От этих с надеждой глядящих прекрасных глаз мальчика никак было «не отделаться» ни Толстому, ни другим, вдохновленным его энергией, «воскресителям». Невозможно было «пройти» мимо.
Ни грубые газетные выпады, ни попытка некоторых слишком рьяных священнослужителей восстановить против Толстого простонародье не нанесли ему ни малейшего ущерба; напротив, лишь укрепили его репутацию спасителя и «воскресителя», своего рода генерала, возглавившего борьбу с голодом. Профессор Грот, восхищаясь энергией и мужеством Толстого, назвал его «духовным царем». Чехов с воодушевлением писал Суворину о Толстом, что он «не человек, а человечище, Юпитер». В эту трудную пору отчетливо проявились те черты характера Толстого, о которых прекрасно сказал Чехов в другом письме: «Надо иметь смелость и авторитет Толстого, чтобы идти наперекор всяким запрещениям и настроениям и делать то, что велит долг». Потому-то Толстой и был неуязвим, смело говоря горькую правду об истинном плачевном положении дел и причинах, приведших к бедствию. Слово было делом, обращенным к совести всех, а практические дела придавали слову особую убедительность и силу. Понятно, почему Суворин «позавидовал» «доле» Толстого: «Один Л. Н. Толстой гуляет по иностранным газетам со своими статьями, а „Московские ведомости“ его травят, но напрасно: его трогать нельзя, а если и тронут, то это ему только удовольствие, ибо он сколько раз мне говорил: „Отчего меня не арестуют, отчего меня не сажают в тюрьму“. Завидная доля».

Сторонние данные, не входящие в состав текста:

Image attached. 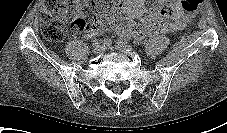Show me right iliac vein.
Listing matches in <instances>:
<instances>
[{
    "label": "right iliac vein",
    "instance_id": "right-iliac-vein-1",
    "mask_svg": "<svg viewBox=\"0 0 227 133\" xmlns=\"http://www.w3.org/2000/svg\"><path fill=\"white\" fill-rule=\"evenodd\" d=\"M105 46L104 45H96L94 48V52L97 54L102 53L105 50Z\"/></svg>",
    "mask_w": 227,
    "mask_h": 133
}]
</instances>
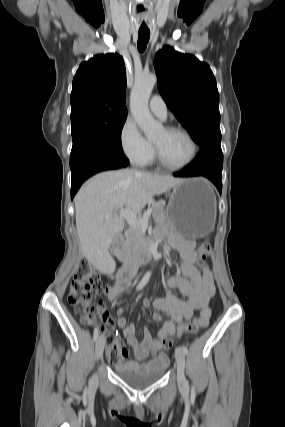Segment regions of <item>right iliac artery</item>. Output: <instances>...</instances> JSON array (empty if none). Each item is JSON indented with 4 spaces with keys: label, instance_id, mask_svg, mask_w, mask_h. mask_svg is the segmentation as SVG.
<instances>
[{
    "label": "right iliac artery",
    "instance_id": "1",
    "mask_svg": "<svg viewBox=\"0 0 285 427\" xmlns=\"http://www.w3.org/2000/svg\"><path fill=\"white\" fill-rule=\"evenodd\" d=\"M150 275H151V272L150 271H148L145 275H144V277L142 278V280L140 281V283L138 284V286H137V290H140V289H142L146 284H147V282H148V280H149V278H150ZM98 329L97 328H95L94 329V334H93V339H94V341H96L97 340V338H98Z\"/></svg>",
    "mask_w": 285,
    "mask_h": 427
}]
</instances>
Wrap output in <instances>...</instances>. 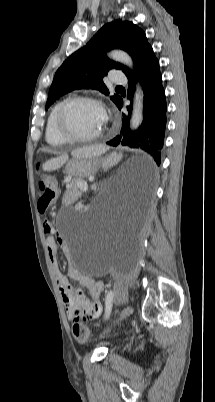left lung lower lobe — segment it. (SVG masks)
Returning <instances> with one entry per match:
<instances>
[{
	"instance_id": "obj_1",
	"label": "left lung lower lobe",
	"mask_w": 215,
	"mask_h": 402,
	"mask_svg": "<svg viewBox=\"0 0 215 402\" xmlns=\"http://www.w3.org/2000/svg\"><path fill=\"white\" fill-rule=\"evenodd\" d=\"M128 98L133 99L135 81L138 79L144 92V117L137 131L129 129V120L132 105L127 107L128 115L122 114L123 126L120 134L107 142L108 145H125L131 148H140L148 152L154 160V165H160L161 149L164 143L167 105L162 86V77L159 70V61L156 57L150 59L140 70L127 76ZM120 110L123 106L121 98L116 104ZM153 174V166L147 169L145 176Z\"/></svg>"
}]
</instances>
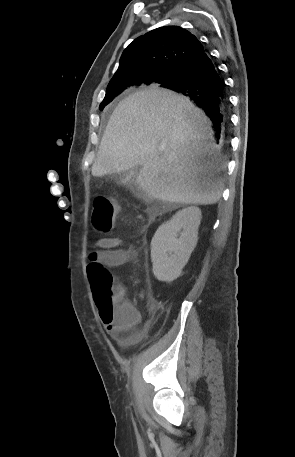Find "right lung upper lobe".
I'll return each instance as SVG.
<instances>
[{
    "mask_svg": "<svg viewBox=\"0 0 295 457\" xmlns=\"http://www.w3.org/2000/svg\"><path fill=\"white\" fill-rule=\"evenodd\" d=\"M204 51L200 41L179 26L154 29L136 38L124 50L107 88L125 83L163 86Z\"/></svg>",
    "mask_w": 295,
    "mask_h": 457,
    "instance_id": "right-lung-upper-lobe-1",
    "label": "right lung upper lobe"
}]
</instances>
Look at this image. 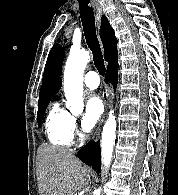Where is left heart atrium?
<instances>
[{"instance_id": "obj_1", "label": "left heart atrium", "mask_w": 178, "mask_h": 195, "mask_svg": "<svg viewBox=\"0 0 178 195\" xmlns=\"http://www.w3.org/2000/svg\"><path fill=\"white\" fill-rule=\"evenodd\" d=\"M103 112V104L97 95H92L86 101L85 112L82 118V128L91 131L99 121Z\"/></svg>"}]
</instances>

Слишком ретивые и догматические священники клеймили графа Толстого как антихриста, соблазняющего людей мирскими соблазнами, отговаривая крестьян посылать детей в специальные столовые, устроенные для них в Бегичевке и других селах. О реакции крестьян вспоминал шведский писатель и путешественник Ионас Стадлинг, приводя слова одного мужика: «Если Господь похож на своих слуг — попов и чиновников, которые притесняют и мучают нас, и если антихрист это такой человек, как Толстой, который бесплатно кормит нас и наших детей, тогда я лучше буду принадлежать антихристу и пошлю своих голодающих детей в его столовую». Но если крестьяне отказывались видеть антихриста в Толстом, то в Стадлинге они готовы были его признать. Швед, в диковинном лапландском костюме, мехом вверх, неизменно бравший с собой маленький фотоаппарат, которым делал снимки крестьян, производил пугающее впечатление. Вера Величкина вспоминала рассказы встревоженных крестьян об антихристе, накладывавшем печать: «Посмотрит пристально на кого-нибудь и щелкнет своей печатью. А потом… всех, кого он припечатал, назначат к выселению. И мы теперь уж и не знаем, что делать…»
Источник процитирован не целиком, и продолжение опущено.